Given text.
# # #
Rhulani Manzini

Personal information
- Date of birth: 6 March 1988 (age 38)
- Place of birth: Acornhoek, South Africa
- Position: Forward

Team information
- Current team: Magesi
- Number: 29

Senior career*
- Years: Team / Apps / (Gls)
- 2009–2011: Batau
- 2011–2013: Jomo Cosmos / 4 / (0)
- 2013–2014: Sivutsa Stars / 6 / (0)
- 2014: Witbank Spurs / 7 / (2)
- 2014–2015: Platinum Stars / 9 / (1)
- 2015–2017: Chippa United / 31 / (11)
- 2017–2018: AmaZulu / 19 / (5)
- 2018–2020: Chippa United / 29 / (6)
- 2020–2021: Marumo Gallants / 11 / (2)
- 2021–2024: Tshakhuma Tsha Madzivhandila / 12 / (2)
- 2024–: Magesi / 8 / (1)

= Rhulani Manzini =

South African soccer player

Rhulani Manzini (born 6 March 1988) is a South African soccer player who plays for South African Premier Division side Magesi, as a forward.

==Career==
Born in Bushbuckridge in Mpumalanga, he began his career at Batau in 2009, before joining Jomo Cosmos in 2011. He made his debut in the South African Premier Division in December 2011 in a 2–1 victory over Platinum Stars. After spells at Sivutsa Stars and Witbank Spurs during the 2013–14 season, he joined Platinum Stars in the summer of 2014. After scoring once in nine league appearances for Platinum Stars, he signed for Chippa United in 2015. He appeared in 31 league matches for Chippa, scoring eleven goals, before leaving to join AmaZulu in August 2017. He returned to Chippa United the following summer but was released by the club in December 2019. He threatened legal action with Chippa United in 2020 after not receiving a settlement following the termination of his contract. He joined Tshakhuma Tsha Madzivhandila in November 2020.
# # #
Tasks for this exercise.
• 1. In the Rhulani Manzini profile, which team did Manzini face in his South African Premier Division debut?
• 2. Using the Rhulani Manzini profile, decide whether each statement agrees with it, answering yes or no and quoting the words that settle it: (a) Manzini scored eleven goals in 31 league matches for Chippa United. (b) Manzini joined AmaZulu in August 2018. (c) Chippa United released Manzini in December 2019.
• 3. From the Rhulani Manzini profile, quote everything from "- Place of birth: Acornhoek, South" down to "Stars / 6 / (0)".
# # #
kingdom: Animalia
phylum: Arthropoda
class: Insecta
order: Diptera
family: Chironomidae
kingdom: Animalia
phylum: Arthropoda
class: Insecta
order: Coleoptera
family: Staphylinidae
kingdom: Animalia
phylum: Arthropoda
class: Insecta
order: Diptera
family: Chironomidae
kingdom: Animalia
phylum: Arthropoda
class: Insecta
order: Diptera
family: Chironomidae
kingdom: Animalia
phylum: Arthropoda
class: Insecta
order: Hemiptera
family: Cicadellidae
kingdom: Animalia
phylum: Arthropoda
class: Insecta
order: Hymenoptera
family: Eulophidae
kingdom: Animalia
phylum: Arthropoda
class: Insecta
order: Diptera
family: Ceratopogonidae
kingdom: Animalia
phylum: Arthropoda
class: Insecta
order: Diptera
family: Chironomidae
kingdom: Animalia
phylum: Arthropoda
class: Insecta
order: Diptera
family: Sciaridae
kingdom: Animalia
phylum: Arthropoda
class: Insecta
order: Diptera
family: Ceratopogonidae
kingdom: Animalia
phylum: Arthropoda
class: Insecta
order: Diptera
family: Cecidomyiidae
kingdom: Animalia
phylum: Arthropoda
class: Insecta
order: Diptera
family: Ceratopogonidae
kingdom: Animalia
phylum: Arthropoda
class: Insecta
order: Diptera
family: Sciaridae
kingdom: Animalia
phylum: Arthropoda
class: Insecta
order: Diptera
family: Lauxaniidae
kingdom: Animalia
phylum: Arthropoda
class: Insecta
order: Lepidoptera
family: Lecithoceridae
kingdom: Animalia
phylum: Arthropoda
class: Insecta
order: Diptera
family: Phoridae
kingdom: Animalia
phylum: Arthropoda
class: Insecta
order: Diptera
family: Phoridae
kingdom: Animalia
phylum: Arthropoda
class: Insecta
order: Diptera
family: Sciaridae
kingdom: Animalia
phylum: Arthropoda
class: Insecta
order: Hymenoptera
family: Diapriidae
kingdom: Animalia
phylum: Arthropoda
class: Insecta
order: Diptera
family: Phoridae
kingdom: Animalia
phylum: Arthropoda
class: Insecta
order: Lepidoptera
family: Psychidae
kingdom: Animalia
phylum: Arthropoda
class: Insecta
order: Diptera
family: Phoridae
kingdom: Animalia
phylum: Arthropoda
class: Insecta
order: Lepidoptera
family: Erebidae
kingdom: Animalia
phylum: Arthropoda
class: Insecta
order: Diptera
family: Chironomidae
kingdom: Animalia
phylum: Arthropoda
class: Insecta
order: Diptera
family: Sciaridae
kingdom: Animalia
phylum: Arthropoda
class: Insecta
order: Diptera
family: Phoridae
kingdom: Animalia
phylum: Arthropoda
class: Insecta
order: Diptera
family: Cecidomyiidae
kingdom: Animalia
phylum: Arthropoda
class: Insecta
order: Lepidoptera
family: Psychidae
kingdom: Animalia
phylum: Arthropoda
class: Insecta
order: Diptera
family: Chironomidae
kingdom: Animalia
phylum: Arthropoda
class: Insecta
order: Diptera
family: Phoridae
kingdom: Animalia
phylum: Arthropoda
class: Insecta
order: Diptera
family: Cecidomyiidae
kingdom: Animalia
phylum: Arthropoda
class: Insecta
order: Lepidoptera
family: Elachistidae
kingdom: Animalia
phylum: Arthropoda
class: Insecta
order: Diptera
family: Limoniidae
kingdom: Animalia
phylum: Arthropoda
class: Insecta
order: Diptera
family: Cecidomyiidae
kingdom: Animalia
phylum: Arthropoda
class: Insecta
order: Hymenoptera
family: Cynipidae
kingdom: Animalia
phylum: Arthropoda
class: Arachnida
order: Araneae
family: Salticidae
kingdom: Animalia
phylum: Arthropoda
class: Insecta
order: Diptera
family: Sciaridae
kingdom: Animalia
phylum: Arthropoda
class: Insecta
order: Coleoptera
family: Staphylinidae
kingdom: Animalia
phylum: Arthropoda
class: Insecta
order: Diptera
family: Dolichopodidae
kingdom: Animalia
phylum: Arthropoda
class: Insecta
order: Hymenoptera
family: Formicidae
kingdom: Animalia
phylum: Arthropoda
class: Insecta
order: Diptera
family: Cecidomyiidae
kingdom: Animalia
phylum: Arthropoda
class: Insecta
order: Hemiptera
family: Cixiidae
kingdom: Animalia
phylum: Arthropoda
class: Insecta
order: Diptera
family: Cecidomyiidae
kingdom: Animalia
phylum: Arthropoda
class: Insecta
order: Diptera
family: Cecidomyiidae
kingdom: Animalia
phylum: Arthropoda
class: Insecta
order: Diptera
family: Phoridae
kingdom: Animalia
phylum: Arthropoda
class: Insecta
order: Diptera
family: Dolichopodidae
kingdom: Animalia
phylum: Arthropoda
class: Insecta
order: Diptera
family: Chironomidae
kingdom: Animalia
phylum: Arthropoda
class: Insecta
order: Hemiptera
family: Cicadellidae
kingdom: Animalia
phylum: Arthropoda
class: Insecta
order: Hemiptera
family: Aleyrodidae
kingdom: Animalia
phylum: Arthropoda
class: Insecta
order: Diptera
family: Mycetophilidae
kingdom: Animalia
# # #
Written responses.
• 1. Platinum Stars

• 2.
(a) Yes: "He appeared in 31 league matches for Chippa, scoring eleven goals"
(b) No: "before leaving to join AmaZulu in August 2017"
(c) Yes: "was released by the club in December 2019"

• 3.
- Place of birth: Acornhoek, South Africa
- Position: Forward

Team information
- Current team: Magesi
- Number: 29

Senior career*
- Years: Team / Apps / (Gls)
- 2009–2011: Batau
- 2011–2013: Jomo Cosmos / 4 / (0)
- 2013–2014: Sivutsa Stars / 6 / (0)